Je l’ai doublée! Autrefois, j’allais me promener tous les matins, où que je me trouve, entre ½ et ¾ d’heure et j’allais une fois par semaine faire une promenade en montagne. Aujourd’hui, je vais 2 à 3 fois par semaine en montagne. Il faut mêler discipline et plaisir. Parfois l’enthousiasme manquait autrefois, mais ce n’est pas différent aujourd’hui, comme hier où je suis sorti malgré la pluie pour faire une course comprenant 600 m de dénivelé. J’ai ensuite passé une très bonne journée. De retour de promenade vous êtes de meilleure humeur, lisez le journal avec plus d’intérêt, avez envie de vous intéresser à autre chose. L’effort physique ne sert pas uniquement à entretenir ses muscles il est bon pour l’esprit aussi. Dans la mesure du possible, il faut pratiquer une activité physique toute sa vie, en solitaire ou en compagnie.
Chacun voudrait vieillir tout en restant jeune! Quelle est votre recette?
Personnellement, je ne voudrais pas revenir à mes 30 ans. Mon sort actuel me satisfait pleinement. Je pratique une activité physique adaptée à ma condition. C’est la base. Je m’efforce de ne pas trop parler du passé, je lis chaque jour des journaux en 3 langues, je voyage, je reçois des gens, des jeunes.
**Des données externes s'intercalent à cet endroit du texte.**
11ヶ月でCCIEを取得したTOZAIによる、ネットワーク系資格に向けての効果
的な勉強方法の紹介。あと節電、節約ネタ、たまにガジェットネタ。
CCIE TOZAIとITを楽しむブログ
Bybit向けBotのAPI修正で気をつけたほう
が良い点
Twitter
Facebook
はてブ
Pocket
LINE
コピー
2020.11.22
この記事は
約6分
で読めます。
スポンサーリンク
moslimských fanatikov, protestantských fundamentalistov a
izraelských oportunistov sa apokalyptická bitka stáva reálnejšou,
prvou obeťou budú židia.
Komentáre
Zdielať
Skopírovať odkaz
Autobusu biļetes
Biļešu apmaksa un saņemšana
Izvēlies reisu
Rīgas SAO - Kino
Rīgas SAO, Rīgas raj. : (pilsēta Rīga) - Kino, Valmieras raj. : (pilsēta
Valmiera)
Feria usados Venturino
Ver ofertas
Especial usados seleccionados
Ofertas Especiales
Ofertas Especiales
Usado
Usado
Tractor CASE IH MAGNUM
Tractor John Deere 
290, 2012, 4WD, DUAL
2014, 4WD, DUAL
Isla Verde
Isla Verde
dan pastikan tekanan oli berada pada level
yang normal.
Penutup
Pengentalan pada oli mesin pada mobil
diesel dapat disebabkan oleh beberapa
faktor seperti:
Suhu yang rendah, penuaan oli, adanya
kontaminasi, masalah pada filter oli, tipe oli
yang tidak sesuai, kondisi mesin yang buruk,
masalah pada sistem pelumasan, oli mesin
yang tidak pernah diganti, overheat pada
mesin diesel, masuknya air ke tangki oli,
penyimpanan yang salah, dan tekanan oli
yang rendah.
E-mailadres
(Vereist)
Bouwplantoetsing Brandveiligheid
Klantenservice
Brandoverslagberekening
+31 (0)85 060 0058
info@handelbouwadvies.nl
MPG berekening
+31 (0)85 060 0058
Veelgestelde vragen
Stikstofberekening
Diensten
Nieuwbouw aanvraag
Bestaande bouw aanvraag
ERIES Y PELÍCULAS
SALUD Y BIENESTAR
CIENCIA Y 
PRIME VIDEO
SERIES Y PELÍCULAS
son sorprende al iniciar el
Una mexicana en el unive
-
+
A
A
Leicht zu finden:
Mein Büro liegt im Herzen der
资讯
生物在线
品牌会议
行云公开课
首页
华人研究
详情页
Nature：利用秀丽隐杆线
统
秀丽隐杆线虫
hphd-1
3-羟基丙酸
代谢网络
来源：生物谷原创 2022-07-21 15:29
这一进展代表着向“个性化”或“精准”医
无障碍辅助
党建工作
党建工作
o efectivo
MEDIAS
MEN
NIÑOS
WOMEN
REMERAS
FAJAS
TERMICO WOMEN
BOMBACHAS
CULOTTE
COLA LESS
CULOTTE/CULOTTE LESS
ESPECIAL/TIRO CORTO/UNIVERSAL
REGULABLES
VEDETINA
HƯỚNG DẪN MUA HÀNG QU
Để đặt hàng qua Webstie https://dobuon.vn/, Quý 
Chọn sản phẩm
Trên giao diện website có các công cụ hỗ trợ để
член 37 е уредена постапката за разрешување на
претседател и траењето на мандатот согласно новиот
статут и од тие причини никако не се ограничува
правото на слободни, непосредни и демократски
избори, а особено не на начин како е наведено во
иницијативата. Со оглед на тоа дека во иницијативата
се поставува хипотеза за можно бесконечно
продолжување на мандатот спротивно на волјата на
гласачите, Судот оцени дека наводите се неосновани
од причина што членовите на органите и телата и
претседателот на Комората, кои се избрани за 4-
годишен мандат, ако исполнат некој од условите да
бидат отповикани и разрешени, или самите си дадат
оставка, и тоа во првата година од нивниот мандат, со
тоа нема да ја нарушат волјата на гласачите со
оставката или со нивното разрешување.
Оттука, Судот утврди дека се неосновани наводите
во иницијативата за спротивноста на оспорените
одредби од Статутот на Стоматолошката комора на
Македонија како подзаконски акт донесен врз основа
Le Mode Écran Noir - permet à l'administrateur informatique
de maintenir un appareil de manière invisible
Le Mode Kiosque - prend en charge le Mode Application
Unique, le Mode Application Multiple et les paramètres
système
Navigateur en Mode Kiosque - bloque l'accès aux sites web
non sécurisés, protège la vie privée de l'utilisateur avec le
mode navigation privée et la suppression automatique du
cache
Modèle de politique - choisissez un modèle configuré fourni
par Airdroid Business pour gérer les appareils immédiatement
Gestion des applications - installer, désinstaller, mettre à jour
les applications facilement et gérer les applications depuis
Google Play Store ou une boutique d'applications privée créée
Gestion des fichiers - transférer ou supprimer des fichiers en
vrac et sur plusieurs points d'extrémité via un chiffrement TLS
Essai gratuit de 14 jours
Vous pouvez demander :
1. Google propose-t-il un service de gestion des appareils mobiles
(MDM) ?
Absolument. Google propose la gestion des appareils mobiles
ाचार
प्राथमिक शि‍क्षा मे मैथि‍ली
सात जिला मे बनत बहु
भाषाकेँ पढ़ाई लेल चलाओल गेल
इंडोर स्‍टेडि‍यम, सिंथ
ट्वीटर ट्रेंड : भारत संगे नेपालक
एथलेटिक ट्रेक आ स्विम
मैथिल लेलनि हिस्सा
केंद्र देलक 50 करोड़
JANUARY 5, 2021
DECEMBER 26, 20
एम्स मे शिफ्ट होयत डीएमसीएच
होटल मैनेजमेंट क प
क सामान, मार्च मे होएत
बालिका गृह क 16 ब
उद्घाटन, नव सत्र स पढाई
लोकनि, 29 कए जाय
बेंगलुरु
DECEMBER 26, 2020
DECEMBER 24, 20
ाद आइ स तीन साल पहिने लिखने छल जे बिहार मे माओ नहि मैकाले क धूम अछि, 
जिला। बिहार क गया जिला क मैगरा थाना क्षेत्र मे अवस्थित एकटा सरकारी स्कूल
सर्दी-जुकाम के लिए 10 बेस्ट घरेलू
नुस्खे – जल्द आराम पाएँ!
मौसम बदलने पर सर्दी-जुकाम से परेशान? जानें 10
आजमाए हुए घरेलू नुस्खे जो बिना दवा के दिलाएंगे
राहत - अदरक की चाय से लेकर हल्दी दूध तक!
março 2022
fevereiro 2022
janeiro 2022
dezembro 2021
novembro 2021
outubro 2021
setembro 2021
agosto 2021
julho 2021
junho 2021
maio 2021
Je m’efforce de suivre les nouveautés scientifiques alors que cela ne correspond pas à ma formation. Par exemple, je fais chaque année une promenade dans la région d’Evolène avec un ami. Puis nous dînons avec un physicien installé dans la région et l’interrogeons sur les dernières nouveautés. Il nous fait alors un topo des dernières découvertes et nous passons un très bon moment à essayer de comprendre les choses. Je pose beaucoup de questions, y compris aux gens que je rencontre dans le train.
Et le contact avec les jeunes?
Il est facile dans mon cas. Les jeunes viennent facilement vers moi. J’en ai connus certains il y a longtemps, lors de rencontres annuelles que j’organisais. Nous débattions, sans publicité ni journalistes, et terminions la journée par un repas. Ce matin encore j’ai répondu au mail d’un jeune qui avait participé à ce genre de réunions.
Souvent, les personnes âgées renoncent à apprendre ou à s’intéresser à des choses, par exemple les nouvelles technologies, en invoquant leur âge.Y a-t-il des choses auxquelles vous renoncez?
Non, je ne m’interdis rien, sauf la moto, même si j’ai toujours eu envie d’en faire. Bien sûr, je renonce à des choses qui seraient ridicules à mon âge, par exemple retenir les succès à la mode. Mais je m’intéresse au plus de choses possible, j’essaie d’apprendre des choses auxquelles j’ai désormais davantage de temps à consacrer. Par exemple, je suis en contact avec un jeune qui me montre des astuces pour mieux utiliser mon ordinateur, pour convertir des fichiers de différents formats, etc. Je veux pouvoir le faire moi-même. En contrepartie je l’encourage à élargir son horizon, à développer ses compétences. C’est un échange à la fois sain et simple entre générations.
Il est 10 h 30. L’homme d’Etat à la retraite nous raccompagne. Il arrache en passant une touffe de mauvaises herbes qui dépasse des graviers de l’allée et nous offre quelques abricots du jardin. Mais le temps presse: à midi, il reçoit les journalistes parlementaires et a encore tout un tas de choses à préparer avant l’apéritif, au vin blanc, bien entendu.